TASK STATEMENT: Beginning at the top of the entries below, retype each line exactly until the line containing "BV is het NPO" has been written out; include no pictures and no later lines.

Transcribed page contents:
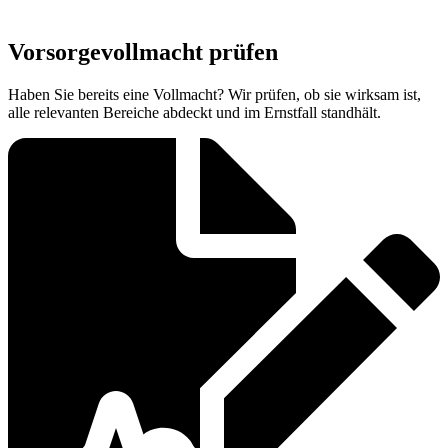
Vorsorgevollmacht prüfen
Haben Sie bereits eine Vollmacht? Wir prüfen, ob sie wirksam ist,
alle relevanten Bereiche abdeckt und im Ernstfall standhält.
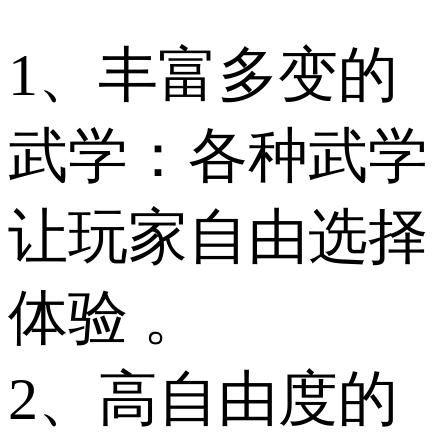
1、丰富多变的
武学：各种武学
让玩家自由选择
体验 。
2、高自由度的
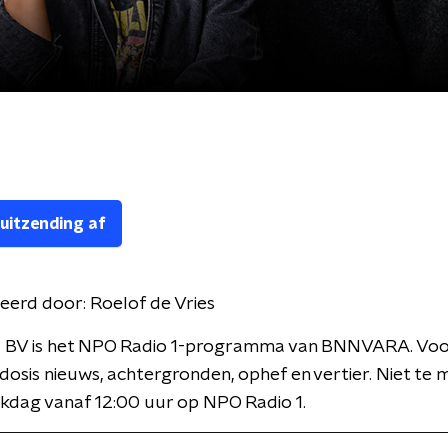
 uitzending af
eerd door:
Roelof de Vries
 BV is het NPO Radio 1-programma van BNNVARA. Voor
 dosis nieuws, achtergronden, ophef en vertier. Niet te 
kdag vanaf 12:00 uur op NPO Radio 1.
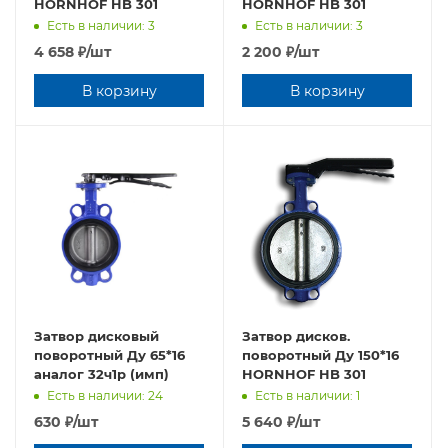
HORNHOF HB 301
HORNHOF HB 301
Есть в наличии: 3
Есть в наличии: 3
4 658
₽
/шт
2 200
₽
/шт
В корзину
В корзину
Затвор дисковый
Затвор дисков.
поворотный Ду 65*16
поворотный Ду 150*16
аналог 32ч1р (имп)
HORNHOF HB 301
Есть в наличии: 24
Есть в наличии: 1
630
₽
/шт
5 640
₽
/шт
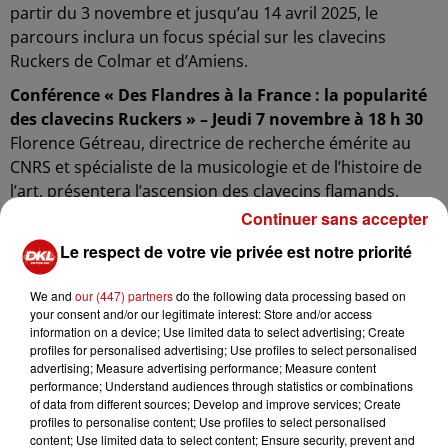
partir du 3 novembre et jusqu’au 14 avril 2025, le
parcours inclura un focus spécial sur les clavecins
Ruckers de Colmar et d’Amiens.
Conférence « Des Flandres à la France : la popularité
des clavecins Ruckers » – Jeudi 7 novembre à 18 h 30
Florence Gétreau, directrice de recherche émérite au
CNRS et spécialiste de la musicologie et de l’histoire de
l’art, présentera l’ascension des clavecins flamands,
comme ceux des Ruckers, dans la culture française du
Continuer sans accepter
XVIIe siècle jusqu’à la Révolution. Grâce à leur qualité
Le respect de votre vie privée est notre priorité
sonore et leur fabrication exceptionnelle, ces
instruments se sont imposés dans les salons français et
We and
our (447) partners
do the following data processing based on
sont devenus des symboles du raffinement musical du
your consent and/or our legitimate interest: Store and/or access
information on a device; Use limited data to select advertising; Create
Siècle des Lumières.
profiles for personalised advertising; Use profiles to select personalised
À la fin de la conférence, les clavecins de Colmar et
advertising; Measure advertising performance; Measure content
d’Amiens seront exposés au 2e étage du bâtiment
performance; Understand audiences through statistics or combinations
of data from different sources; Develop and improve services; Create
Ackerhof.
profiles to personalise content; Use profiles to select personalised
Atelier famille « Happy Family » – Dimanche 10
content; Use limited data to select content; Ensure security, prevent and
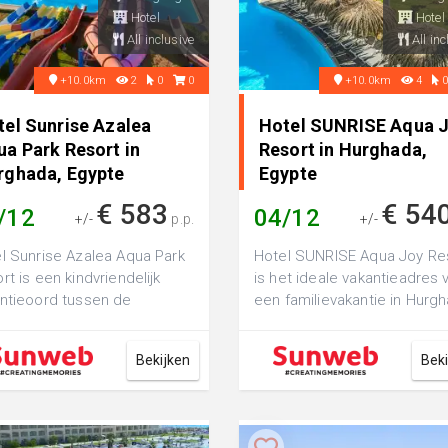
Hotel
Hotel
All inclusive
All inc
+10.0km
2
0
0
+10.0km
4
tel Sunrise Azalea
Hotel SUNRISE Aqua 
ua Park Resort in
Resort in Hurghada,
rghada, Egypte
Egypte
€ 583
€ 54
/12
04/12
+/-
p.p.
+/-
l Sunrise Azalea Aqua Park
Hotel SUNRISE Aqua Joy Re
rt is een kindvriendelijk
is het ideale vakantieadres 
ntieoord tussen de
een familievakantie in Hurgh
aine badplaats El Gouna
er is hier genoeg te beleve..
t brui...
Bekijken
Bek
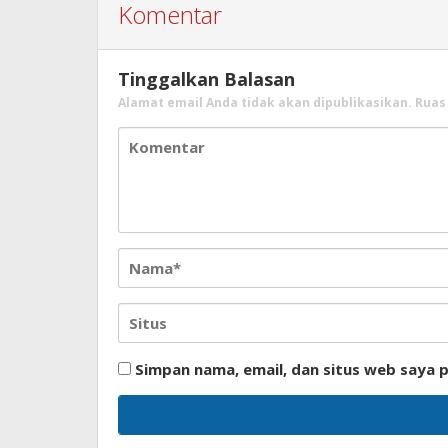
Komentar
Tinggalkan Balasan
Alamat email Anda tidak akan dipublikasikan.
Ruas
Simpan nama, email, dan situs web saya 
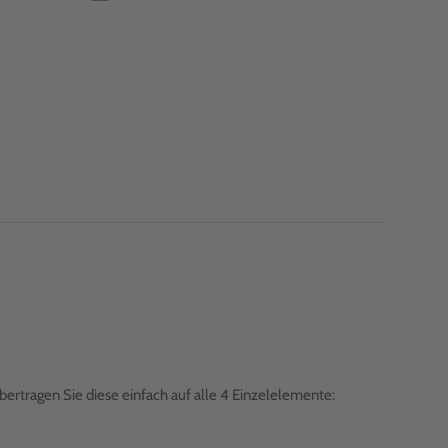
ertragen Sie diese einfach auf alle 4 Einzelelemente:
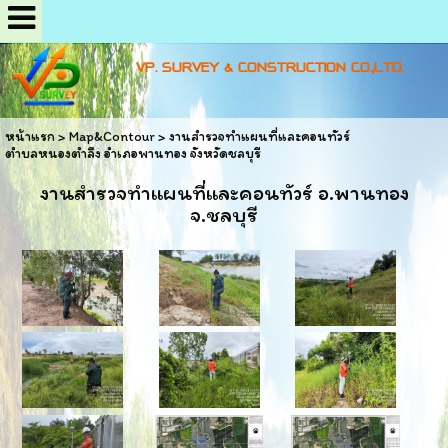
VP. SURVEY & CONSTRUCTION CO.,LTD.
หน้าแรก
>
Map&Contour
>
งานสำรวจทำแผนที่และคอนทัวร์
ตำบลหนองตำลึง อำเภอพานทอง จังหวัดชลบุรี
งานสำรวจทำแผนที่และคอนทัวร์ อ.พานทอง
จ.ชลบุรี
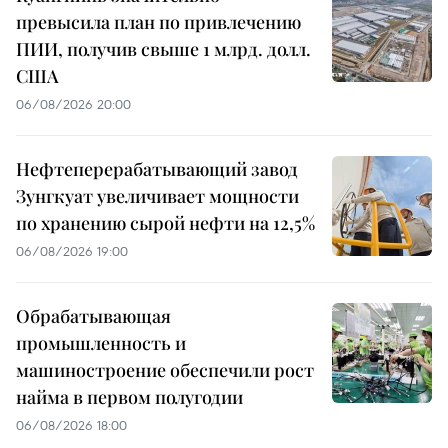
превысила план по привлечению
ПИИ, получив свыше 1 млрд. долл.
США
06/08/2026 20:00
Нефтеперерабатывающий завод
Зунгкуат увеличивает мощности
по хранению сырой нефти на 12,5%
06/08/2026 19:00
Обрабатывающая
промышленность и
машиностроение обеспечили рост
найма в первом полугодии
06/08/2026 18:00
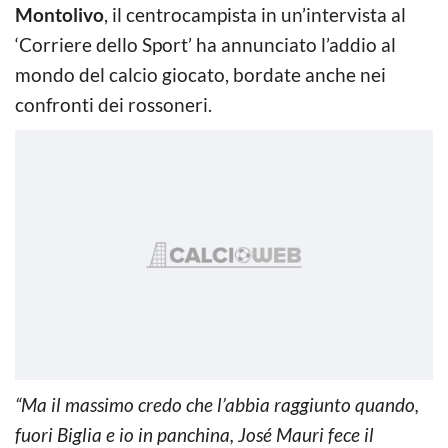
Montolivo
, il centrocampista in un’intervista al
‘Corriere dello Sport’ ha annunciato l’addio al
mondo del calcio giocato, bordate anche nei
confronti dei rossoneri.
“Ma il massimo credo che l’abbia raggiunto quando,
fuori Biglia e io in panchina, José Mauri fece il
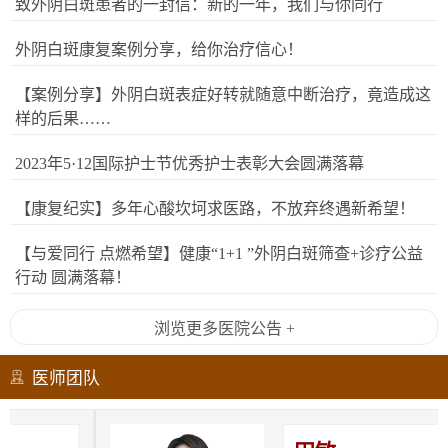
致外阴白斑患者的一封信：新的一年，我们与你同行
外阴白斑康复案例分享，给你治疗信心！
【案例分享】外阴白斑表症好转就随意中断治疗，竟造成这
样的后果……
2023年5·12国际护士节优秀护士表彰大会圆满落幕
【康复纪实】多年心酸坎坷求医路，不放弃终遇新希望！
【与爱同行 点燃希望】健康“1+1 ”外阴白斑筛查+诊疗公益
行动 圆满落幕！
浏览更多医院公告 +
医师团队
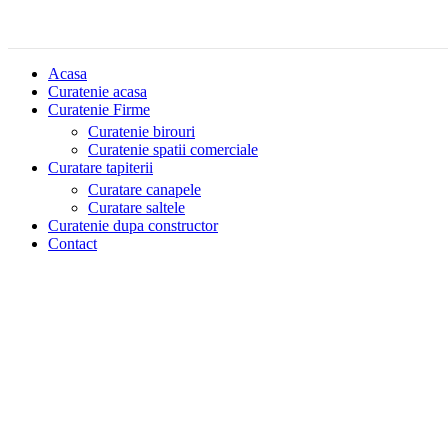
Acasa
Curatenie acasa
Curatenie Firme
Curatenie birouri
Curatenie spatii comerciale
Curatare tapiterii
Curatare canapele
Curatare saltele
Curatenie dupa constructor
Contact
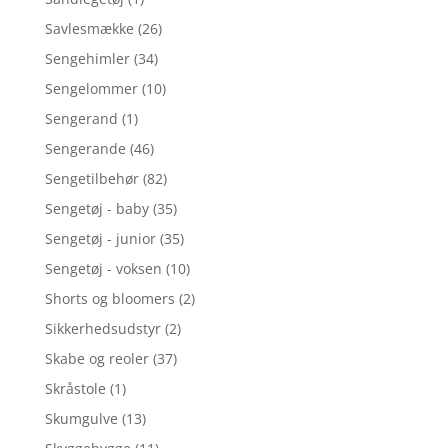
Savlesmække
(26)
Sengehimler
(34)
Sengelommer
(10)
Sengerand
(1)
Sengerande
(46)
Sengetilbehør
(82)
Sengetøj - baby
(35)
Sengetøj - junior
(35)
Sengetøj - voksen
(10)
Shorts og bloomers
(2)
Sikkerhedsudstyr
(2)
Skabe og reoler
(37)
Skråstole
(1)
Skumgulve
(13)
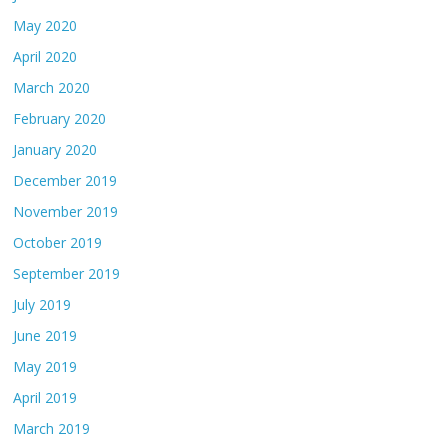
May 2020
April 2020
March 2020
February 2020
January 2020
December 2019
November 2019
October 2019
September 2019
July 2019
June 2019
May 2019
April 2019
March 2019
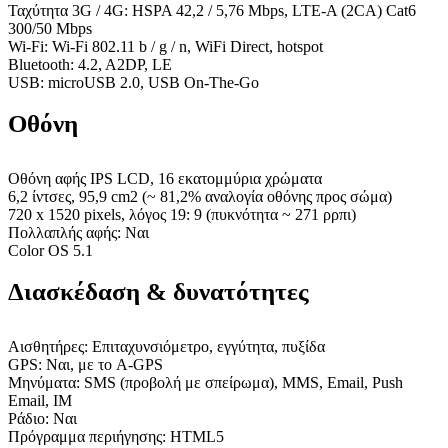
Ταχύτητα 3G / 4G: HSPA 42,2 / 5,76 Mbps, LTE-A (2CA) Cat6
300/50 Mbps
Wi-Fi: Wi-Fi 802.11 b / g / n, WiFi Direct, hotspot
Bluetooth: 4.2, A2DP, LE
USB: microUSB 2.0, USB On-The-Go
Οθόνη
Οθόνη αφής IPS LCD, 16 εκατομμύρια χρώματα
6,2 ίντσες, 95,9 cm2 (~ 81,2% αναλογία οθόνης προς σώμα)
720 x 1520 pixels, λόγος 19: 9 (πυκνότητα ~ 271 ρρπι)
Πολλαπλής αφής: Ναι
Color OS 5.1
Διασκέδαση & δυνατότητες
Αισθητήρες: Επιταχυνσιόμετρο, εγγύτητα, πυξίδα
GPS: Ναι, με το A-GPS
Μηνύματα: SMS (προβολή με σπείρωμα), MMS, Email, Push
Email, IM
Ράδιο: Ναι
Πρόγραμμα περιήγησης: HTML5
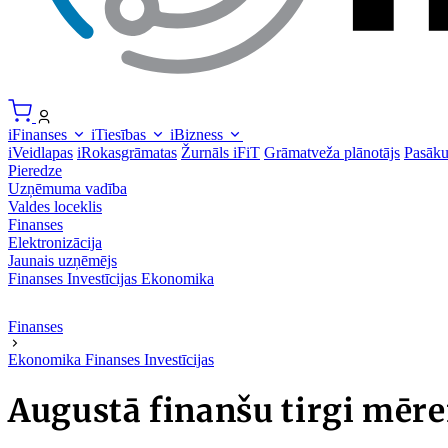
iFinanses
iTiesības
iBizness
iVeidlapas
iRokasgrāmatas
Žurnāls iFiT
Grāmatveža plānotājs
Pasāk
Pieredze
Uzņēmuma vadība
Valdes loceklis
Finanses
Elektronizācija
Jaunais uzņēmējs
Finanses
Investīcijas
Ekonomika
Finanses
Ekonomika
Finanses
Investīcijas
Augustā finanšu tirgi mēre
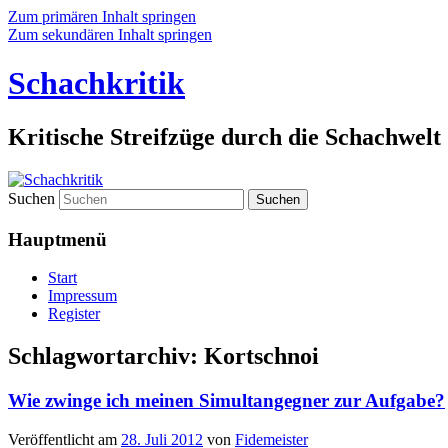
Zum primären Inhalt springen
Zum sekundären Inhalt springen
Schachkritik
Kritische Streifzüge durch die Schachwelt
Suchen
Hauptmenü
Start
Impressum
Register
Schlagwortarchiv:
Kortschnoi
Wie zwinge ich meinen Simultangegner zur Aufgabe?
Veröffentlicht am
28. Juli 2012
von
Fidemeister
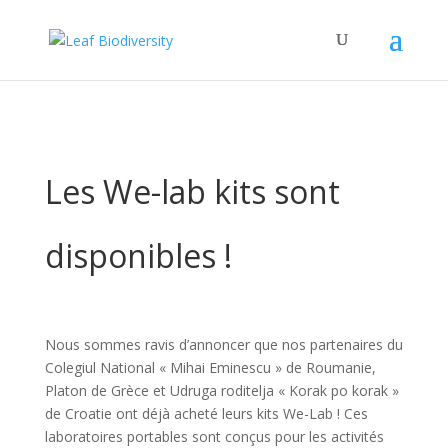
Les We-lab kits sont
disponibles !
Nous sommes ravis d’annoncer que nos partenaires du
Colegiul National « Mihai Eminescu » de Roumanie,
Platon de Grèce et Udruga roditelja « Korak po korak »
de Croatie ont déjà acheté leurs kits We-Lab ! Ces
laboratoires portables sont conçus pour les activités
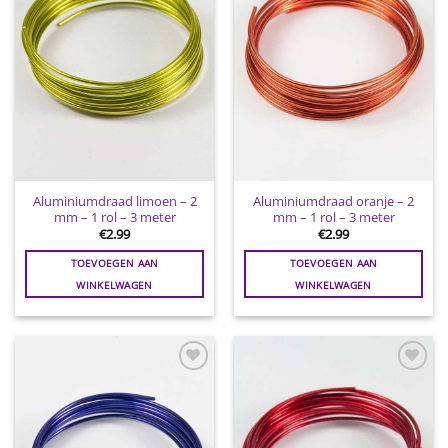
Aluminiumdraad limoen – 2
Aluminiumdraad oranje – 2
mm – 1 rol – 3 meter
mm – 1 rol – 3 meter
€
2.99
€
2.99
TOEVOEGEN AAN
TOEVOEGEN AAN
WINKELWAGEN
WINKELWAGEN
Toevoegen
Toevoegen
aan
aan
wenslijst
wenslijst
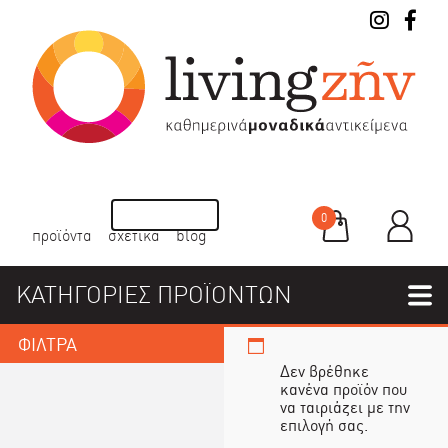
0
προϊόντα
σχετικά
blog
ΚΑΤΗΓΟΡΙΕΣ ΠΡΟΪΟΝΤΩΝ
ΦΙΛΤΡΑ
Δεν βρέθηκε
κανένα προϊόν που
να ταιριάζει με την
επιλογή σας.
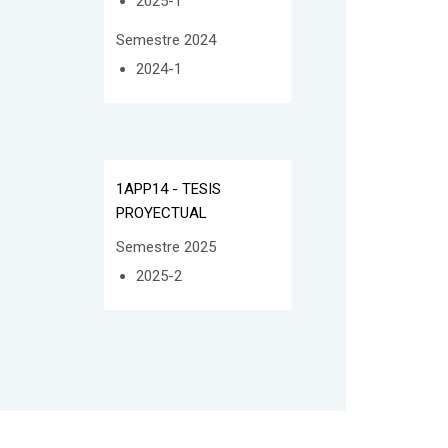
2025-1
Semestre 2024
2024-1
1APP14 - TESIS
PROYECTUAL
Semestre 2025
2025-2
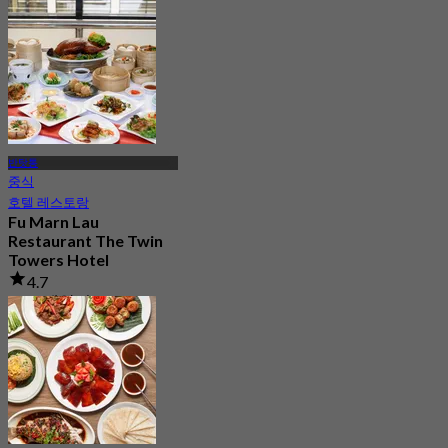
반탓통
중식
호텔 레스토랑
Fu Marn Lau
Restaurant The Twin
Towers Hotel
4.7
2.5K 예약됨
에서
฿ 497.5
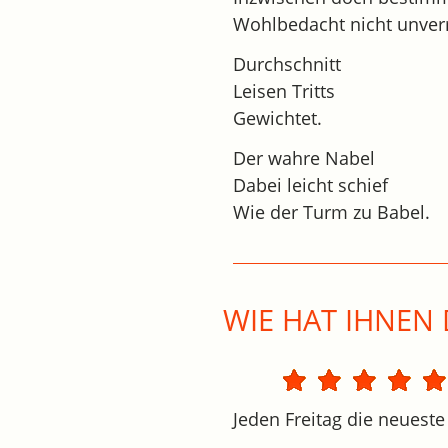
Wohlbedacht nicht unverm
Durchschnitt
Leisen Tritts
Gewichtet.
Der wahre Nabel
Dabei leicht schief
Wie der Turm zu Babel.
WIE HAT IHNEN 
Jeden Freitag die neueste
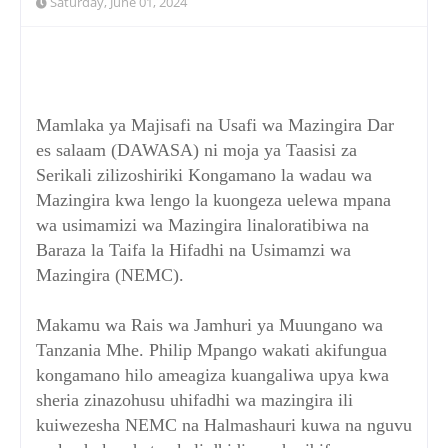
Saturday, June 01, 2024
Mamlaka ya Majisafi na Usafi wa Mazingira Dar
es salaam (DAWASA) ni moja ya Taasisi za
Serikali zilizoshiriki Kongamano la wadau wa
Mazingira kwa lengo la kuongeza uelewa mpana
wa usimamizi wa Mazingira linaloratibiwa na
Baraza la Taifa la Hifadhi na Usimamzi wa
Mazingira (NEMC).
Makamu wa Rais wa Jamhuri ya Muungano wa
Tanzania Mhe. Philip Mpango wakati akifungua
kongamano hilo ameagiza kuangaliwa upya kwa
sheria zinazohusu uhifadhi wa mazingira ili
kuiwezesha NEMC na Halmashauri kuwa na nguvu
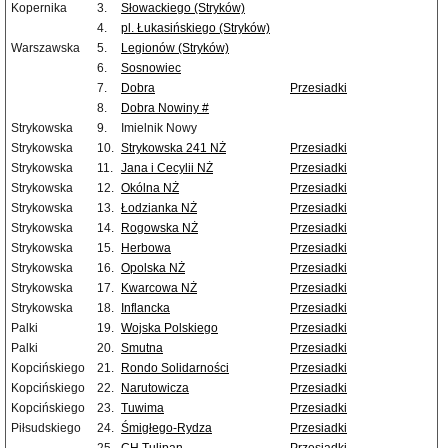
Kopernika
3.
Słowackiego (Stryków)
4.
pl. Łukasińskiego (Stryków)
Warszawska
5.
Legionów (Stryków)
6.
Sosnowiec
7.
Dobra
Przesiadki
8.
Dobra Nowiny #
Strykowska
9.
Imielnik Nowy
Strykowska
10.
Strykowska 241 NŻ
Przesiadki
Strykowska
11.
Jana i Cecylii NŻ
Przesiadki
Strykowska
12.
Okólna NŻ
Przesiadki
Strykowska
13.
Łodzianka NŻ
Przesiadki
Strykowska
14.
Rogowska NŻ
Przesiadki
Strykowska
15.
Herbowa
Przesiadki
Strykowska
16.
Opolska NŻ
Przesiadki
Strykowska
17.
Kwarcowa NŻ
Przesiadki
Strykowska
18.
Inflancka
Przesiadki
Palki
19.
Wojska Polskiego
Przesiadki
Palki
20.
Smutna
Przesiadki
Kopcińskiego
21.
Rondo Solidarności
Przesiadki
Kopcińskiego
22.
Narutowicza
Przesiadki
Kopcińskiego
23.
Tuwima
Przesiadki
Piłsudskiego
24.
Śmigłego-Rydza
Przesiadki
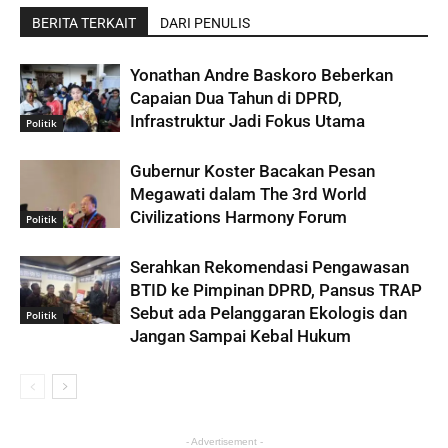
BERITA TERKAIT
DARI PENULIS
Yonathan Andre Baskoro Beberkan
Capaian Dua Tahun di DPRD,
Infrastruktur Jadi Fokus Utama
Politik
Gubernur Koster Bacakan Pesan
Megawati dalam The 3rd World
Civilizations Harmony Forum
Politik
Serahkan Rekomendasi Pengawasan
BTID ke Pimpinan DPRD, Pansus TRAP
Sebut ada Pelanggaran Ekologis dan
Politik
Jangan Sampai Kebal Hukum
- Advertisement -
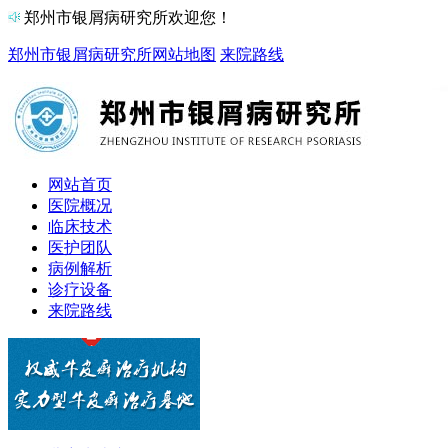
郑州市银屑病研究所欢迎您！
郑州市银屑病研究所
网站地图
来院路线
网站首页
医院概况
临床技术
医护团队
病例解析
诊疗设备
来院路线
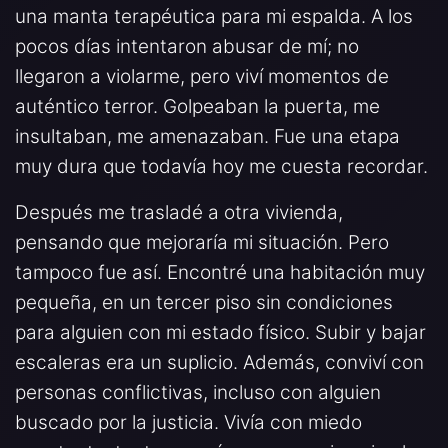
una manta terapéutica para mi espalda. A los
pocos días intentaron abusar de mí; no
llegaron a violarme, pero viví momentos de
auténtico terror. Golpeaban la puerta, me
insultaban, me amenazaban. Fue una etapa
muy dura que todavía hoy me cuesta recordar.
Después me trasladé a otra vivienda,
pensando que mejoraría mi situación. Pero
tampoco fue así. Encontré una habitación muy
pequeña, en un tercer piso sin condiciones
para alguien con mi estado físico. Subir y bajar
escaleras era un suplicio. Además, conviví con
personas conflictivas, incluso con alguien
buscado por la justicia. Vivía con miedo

ANSWER TO THIS PROBLEM:
Vorsorgevollmacht prüfen
Haben Sie bereits eine Vollmacht? Wir prüfen, ob sie wirksam ist,
alle relevanten Bereiche abdeckt und im Ernstfall standhält.
1、丰富多变的
武学：各种武学
让玩家自由选择
体验 。
2、高自由度的
 uitzending af
eerd door:
Roelof de Vries
 BV is het NPO Radio 1-programma van BNNVARA. Voor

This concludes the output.